‘No religious symbols’: Muslim woman banned from wearing headscarf in German court
According to a report in Tagesspiegel, the woman, who arrived in Germany as a refugee, sought a divorce from her husband before a magistrate in Luckenwalde in the state of Brandenburg.
Before the hearing, however, the presiding judge sent a letter to the woman’s lawyer informing her that she would not be allowed wear a headscarf during the court case.
“Religiously motivated statements, such as the wearing of a headscarf, will not be allowed,” the letter reportedly reads.
The letter outlined that the woman, who is Muslim, could face sanctions if she wears the traditional headgear at the proceedings, which she was ordered to attend.
Officials in German courts are required to be religiously neutral and are not allowed to wear religious symbols, however, the same requirement doesn’t apply to civilians. The woman’s lawyer has labelled the decision unconstitutional.
Defence lawyers are also not bound by rules on religious neutrality, and may wear a headscarf or other symbols of religion.

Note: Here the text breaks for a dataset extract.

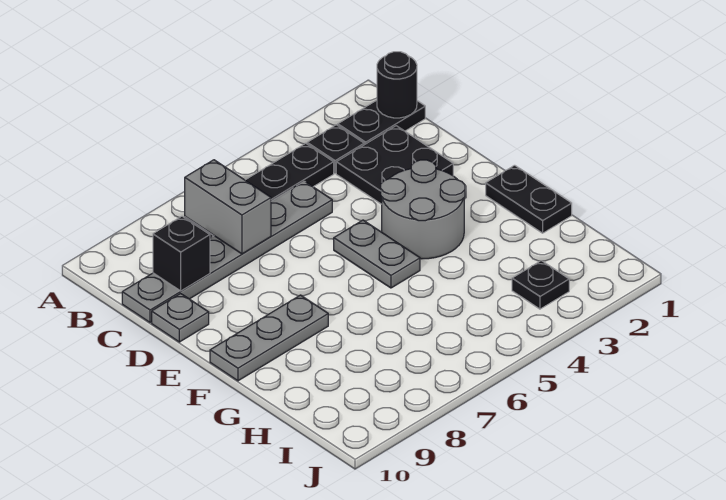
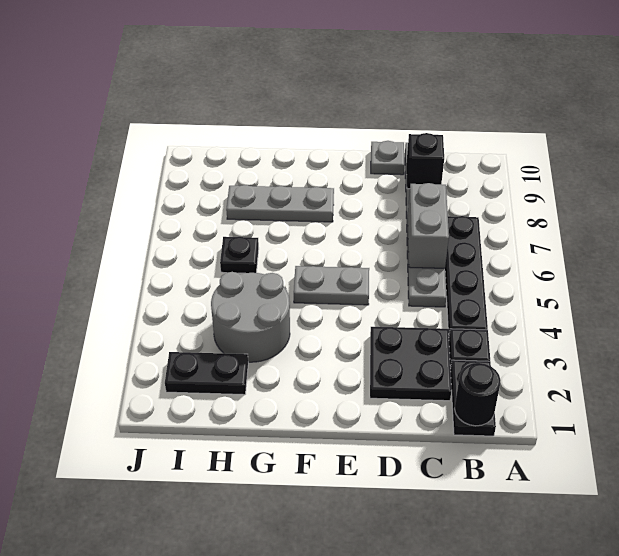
grey 1x2 brick [185,160,271,254] -> grey 1x2 brick turned to [408,183,449,268]
grey 2x2 round brick [381,160,465,259] -> grey 2x2 round brick moved to [211,272,290,362]
black 1x2 plate [486,165,572,233] -> black 1x2 plate moved to [165,352,248,395]
grey 1x3 plate [210,295,328,381] -> grey 1x3 plate turned to [226,185,334,222]
black 1x1 plate [512,261,569,309] -> black 1x1 plate moved to [220,237,259,273]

Tagesspiegel notes that in 2006 Germany’s Federal Constitutional Court ruled that a judge cannot expel a spectator from a court proceeding because they are wearing a headscarf.

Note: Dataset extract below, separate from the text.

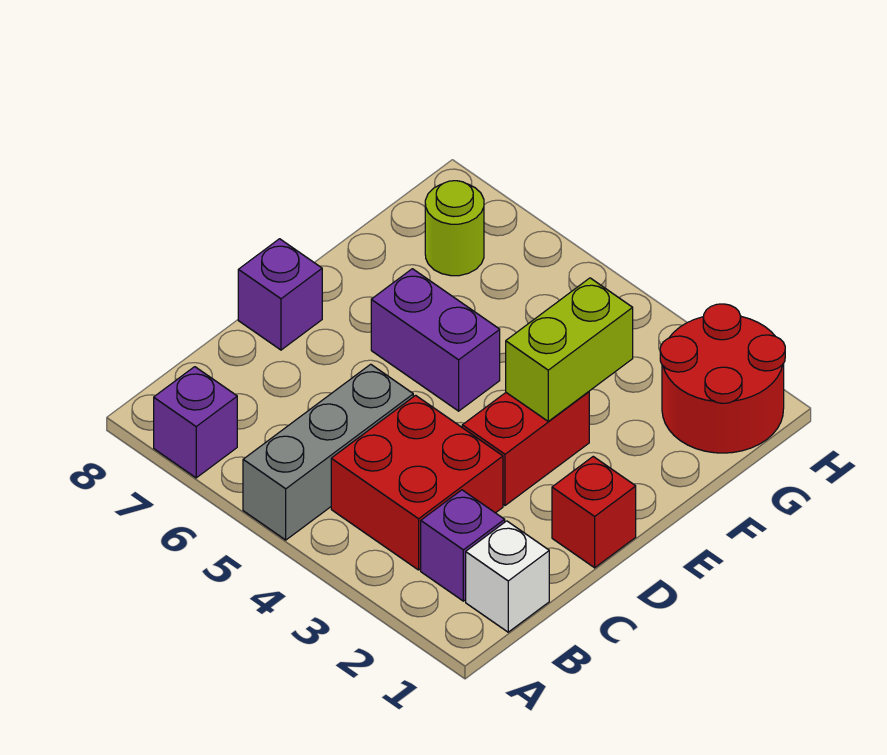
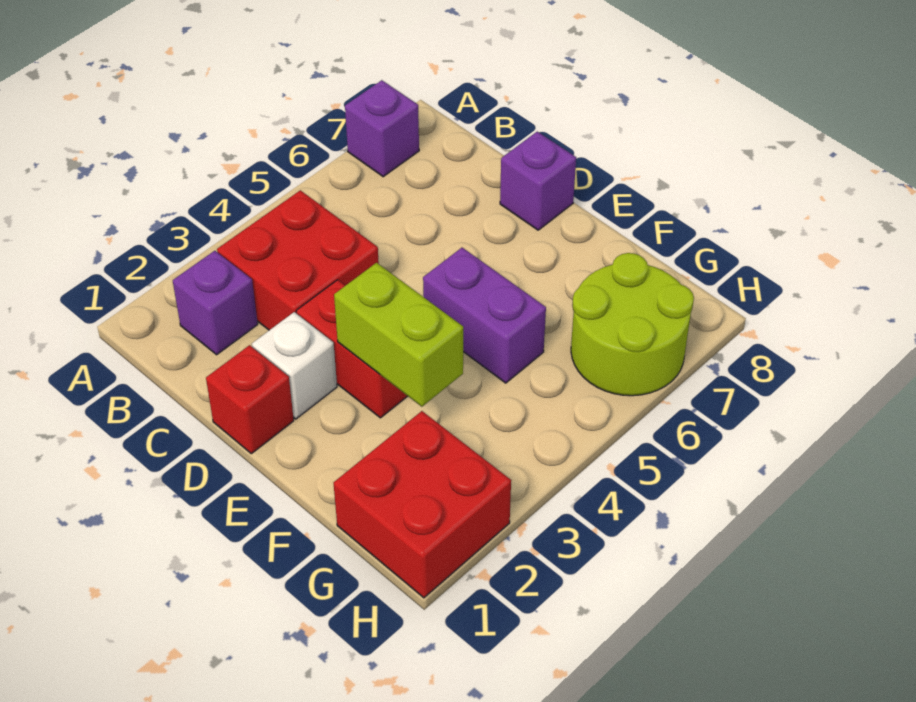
grey 1x3 brick [243,364,413,540] -> none
white 1x1 brick [466,521,549,632] -> white 1x1 brick moved to [252,312,337,419]
purple 1x2 brick [371,269,500,411] -> purple 1x2 brick turned to [423,248,546,383]
red 2x2 round brick [660,304,785,453] -> red 2x2 brick [334,411,511,598]
lime 1x1 round brick [425,181,484,276] -> lime 2x2 round brick [571,253,694,396]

The court in Luckenwalde defended the decision, telling Tagesspiegel that the judge “is responsible for ensuring rules are adhered to in the courtroom, where religious symbols have no place.”
Last month the state of Berlin was ordered to pay a Muslim teacher €6,900 after she was rejected from a job because her hijab contravened a German law restricting religious symbols in the workplace.
German courts have held other similar proceedings this year, challenging the workplace neutrality law.